The other day parliamentary hearings were held in the Duma “ Patriotic education citizens of Russia: “Immortal Regiment”. They were attended by deputies, senators, representatives of legislative and supreme executive bodies of state power of the subjects Russian Federation, Ministries of Education and Science, Defense, Foreign Affairs, Culture, members public associations, organizations of foreign compatriots... True, there were no those who came up with the action itself - journalists from Tomsk TV-2, no one even remembered them. And, in general, there was really no need to remember. "Immortal Regiment", which by definition did not provide for any staffing table, no commanders or political officers, has already completely transformed into the sovereign “box” of the parade squad, and its main task today is to learn to march in step and maintain alignment in the ranks.

“What is a people, a nation? “This is, first of all, respect for victories,” the chairman of the parliamentary committee, Vyacheslav Nikonov, admonished the participants when opening the hearing. - ​Today, when it goes new war, which someone calls “hybrid,” our Victory becomes one of the main targets for attacks on historical memory. There are waves of falsification of history, which should make us believe that it was not us, but someone else who won, and also make us apologize...” For some reason, the Nikonovs are seriously confident that it was they, long before their own birth, who won Great Victory, for which, moreover, someone is trying to force them to apologize. But those weren’t the ones attacked! And the aching note of the ongoing national misfortune, the phantom pain of the third generation of descendants of the soldiers of the Great Patriotic War is drowned out by a cheerful, thoughtless cry: “We can repeat it!”

Really - ​can we?

It was at these hearings that a terrible figure was mentioned casually, but for some reason no one noticed, and did not make us stop in horror as we ran to understand WHAT we were told after all. Why this was done right now, I don’t know.

At the hearings, co-chairman of the “Immortal Regiment of Russia” movement, State Duma deputy Nikolai Zemtsov, presented a report “Documentary basis People's project“Establishing the fate of missing defenders of the Fatherland”, within the framework of which studies of population decline were conducted, which changed the idea of ​​​​the scale of losses of the USSR in the Great Patriotic War.

“The total decline in the population of the USSR in 1941-1945 was more than 52 million 812 thousand people,” Zemtsov said, citing declassified data from the USSR State Planning Committee. — ​Of these, irretrievable losses as a result of war factors are ​more than 19 million military personnel and about 23 million civilians. The total natural mortality of military personnel and civilians during this period could have amounted to more than 10 million 833 thousand people (including 5 million 760 thousand deaths of children under the age of four).
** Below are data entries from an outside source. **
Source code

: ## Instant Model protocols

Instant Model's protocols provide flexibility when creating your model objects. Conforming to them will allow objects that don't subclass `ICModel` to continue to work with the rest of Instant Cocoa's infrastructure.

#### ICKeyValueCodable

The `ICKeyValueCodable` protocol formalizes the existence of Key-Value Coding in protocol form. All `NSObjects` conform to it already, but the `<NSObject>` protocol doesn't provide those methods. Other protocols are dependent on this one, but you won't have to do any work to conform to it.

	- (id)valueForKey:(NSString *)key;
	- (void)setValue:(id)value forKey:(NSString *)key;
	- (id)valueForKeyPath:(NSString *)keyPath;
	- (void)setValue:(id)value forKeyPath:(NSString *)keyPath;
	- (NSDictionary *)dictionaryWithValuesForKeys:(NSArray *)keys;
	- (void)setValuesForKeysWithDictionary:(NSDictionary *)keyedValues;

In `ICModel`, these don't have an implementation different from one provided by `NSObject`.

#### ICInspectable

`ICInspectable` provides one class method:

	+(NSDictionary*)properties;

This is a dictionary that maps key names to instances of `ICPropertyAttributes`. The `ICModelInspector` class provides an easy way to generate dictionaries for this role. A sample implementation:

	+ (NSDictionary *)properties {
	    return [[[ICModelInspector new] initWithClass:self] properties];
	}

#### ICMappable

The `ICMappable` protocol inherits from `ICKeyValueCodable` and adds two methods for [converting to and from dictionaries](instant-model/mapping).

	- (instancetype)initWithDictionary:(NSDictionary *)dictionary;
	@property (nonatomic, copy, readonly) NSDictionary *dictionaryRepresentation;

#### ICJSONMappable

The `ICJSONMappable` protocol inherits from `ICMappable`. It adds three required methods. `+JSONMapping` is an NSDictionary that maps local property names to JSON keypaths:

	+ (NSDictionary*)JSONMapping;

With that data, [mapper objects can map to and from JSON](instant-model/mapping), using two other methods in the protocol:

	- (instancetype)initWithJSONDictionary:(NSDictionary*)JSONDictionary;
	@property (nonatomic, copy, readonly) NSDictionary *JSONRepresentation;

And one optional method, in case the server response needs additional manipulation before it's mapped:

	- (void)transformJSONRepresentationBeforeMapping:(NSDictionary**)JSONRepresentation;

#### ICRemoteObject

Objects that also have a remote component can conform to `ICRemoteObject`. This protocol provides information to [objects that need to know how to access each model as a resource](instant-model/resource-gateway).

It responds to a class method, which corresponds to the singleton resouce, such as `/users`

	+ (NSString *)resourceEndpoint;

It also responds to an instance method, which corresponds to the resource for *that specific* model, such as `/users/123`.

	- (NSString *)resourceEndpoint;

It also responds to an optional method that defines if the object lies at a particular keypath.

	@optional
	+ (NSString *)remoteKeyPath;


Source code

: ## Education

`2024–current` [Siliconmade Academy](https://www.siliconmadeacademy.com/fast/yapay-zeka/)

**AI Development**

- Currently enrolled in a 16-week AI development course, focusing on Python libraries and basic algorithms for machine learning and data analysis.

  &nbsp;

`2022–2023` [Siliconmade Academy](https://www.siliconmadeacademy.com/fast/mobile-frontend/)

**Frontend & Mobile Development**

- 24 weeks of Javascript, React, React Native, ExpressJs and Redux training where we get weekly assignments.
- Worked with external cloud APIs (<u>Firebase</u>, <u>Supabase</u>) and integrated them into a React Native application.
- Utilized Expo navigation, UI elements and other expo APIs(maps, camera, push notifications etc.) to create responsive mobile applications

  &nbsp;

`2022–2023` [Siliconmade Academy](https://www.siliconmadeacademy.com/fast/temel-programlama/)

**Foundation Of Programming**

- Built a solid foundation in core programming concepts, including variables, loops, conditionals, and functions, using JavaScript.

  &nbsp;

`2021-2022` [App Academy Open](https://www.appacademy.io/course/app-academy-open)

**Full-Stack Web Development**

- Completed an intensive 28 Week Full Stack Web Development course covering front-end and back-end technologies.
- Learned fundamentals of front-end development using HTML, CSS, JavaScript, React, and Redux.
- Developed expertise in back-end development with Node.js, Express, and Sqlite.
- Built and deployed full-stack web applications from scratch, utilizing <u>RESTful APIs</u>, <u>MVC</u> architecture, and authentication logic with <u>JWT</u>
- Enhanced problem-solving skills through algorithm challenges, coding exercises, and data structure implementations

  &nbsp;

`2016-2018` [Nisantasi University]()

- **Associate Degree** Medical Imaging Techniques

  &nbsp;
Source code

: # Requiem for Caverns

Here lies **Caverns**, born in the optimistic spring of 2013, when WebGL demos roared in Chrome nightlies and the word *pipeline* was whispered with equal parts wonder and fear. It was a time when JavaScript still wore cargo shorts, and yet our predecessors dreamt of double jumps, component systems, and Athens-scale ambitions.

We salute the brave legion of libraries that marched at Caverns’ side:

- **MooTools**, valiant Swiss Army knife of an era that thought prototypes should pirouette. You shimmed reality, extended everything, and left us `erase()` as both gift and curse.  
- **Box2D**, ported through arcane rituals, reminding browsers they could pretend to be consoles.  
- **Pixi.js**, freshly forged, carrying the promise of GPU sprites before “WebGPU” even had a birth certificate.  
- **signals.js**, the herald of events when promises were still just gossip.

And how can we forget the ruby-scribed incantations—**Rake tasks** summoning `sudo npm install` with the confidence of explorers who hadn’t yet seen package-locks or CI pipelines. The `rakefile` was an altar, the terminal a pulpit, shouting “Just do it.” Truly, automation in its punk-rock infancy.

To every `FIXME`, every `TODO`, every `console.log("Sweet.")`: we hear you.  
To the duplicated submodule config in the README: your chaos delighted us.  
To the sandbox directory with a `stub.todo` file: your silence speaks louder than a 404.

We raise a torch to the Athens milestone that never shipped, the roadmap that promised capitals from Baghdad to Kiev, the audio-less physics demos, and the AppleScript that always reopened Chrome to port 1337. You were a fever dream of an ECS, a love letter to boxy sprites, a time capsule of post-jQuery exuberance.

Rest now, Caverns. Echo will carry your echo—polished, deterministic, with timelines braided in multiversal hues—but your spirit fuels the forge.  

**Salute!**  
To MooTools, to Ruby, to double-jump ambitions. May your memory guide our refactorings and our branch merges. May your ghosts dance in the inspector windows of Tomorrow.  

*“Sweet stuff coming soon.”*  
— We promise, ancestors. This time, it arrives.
The irretrievable losses of the population of the USSR as a result of war factors amounted to almost 42 million people.

Can we... repeat?!

Back in the 60s of the last century, the then young poet Vadim Kovda wrote a short poem in four lines: “ If there are only three elderly disabled people walking through my front door, / does that mean how many of them were wounded? / Was it killed?

Nowadays, due to natural reasons, these elderly disabled people are noticeable less and less. But Kovda understood the scale of losses absolutely correctly; it was enough to simply multiply the number of front doors.

Stalin, based on inaccessible to a normal person considerations, he personally determined the losses of the USSR at 7 million people - slightly less than the losses of Germany. Khrushchev - 20 million. Under Gorbachev, a book was published, prepared by the Ministry of Defense and edited by General Krivosheev, “The Classification of Secrecy Has Been Removed,” in which the authors named and in every possible way justified this very figure - ​27 million. Now it turns out that she was also untrue.